### CONJUNTO DE TAREFAS
**A.** Indique quantas linhas dos registos contêm a palavra "Example", distinguindo maiúsculas de minúsculas. Responda só com o número.
**B.** Prossiga o artigo sobre a agenda política e o investimento público a partir da última frase apresentada.

***** ARTIGO

Uma coisa é certa: tem de haver uma nova agenda política para o dia a seguir às eleições. Embora difícil e sempre incompleto, o que foi feito até aqui não serve para encher o programa de qualquer governo que aí venha. Já não bastará como bastou reduzir os impostos directos, aumentar a despesa com pensões, saúde e educação, de forma sustentada, e mudar o discurso da constante desgraça para o de algum optimismo sobre um país que já muito deu à história. Bem sei que muitos dizem que aconteceu precisamente o contrário de tudo isto, mas a verdade virá necessariamente à superfície. O que deve então ser feito?

Por exemplo, algo deve ser feito em torno das dinâmicas de investimento público. Nas últimas décadas, o investimento público foi canalizado sobretudo para a satisfação das necessidades mais básicas de um país com grandes deficiências de infraestruturas. Houve erros - e alguns graves -, todos sabemos, mas ficou algo de esmagadoramente importante. Foi feito saneamento onde não havia, estradas e pontes onde era preciso, e hospitais e escolas onde as deficiências eram notórias. A economia do país cresceu pouco quando isso aconteceu, o que trouxe problemas, mas uma coisa não tem que ver com a outra. A economia cresceu pouco porque não conseguiu acompanhar um mundo com transformações que lhe foram adversas. Mas o país ganhou capital humano e físico essencial para esse novo patamar de desenvolvimento.

O investimento em infraestruturas fundamentais foi travado durante a troika e o governo que agora acaba não teve capacidade financeira para o retomar com a força necessária. Isso vai ter de ser feito no futuro. Mas saneamento, escolas ou hospitais são áreas em que as carências são fáceis de identificar, que envolvem os cidadãos, e para as quais há um enquadramento institucional com processos de concepção e execução relativamente bem estabelecidos.

**********
***** DADOS DA TAREFA

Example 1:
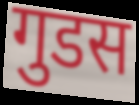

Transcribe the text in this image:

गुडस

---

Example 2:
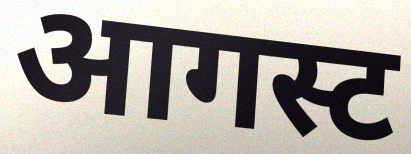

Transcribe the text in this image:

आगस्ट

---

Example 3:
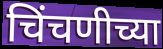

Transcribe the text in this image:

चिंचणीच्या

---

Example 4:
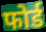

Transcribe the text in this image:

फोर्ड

**********
***** DADOS DA TAREFA

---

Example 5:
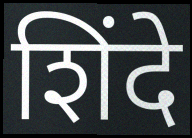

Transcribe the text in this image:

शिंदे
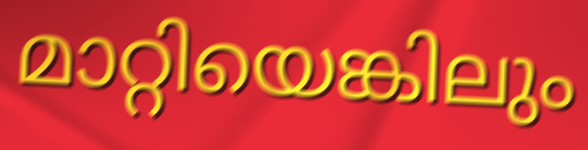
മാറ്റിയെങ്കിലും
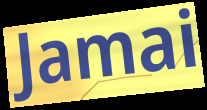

**********

### RESULTADOS POR ORDEM
**A.** 5

**B.**
Todavia, os planos para o futuro deverão entrar por áreas mais complicadas, onde o enquadramento institucional está pouco testado e é altamente deficiente. E, quanto a isso, há dois campos de maior importância, a saber, o da economia verde (chamemos-lhe assim) e o da cultura. Olhemos para o segundo e, em particular, para o caso dos museus da capital, para tentarmos identificar os problemas que precisam de ser cuidados e remediados. Como não sou perito nestas coisas, apenas posso falar a partir da experiência enquanto cidadão preocupado e esforçadamente observador. Lisboa pode inclusivamente ser considerada um dos piores exemplos, pois em Coimbra, Porto ou Viseu as coisas parecem correr um pouco melhor.

Comecemos pela enorme descoordenação dos museus da capital. O primeiro sinal de descoordenação é entre os dois ou três grandes museus privados ou com colecções privadas e os museus públicos.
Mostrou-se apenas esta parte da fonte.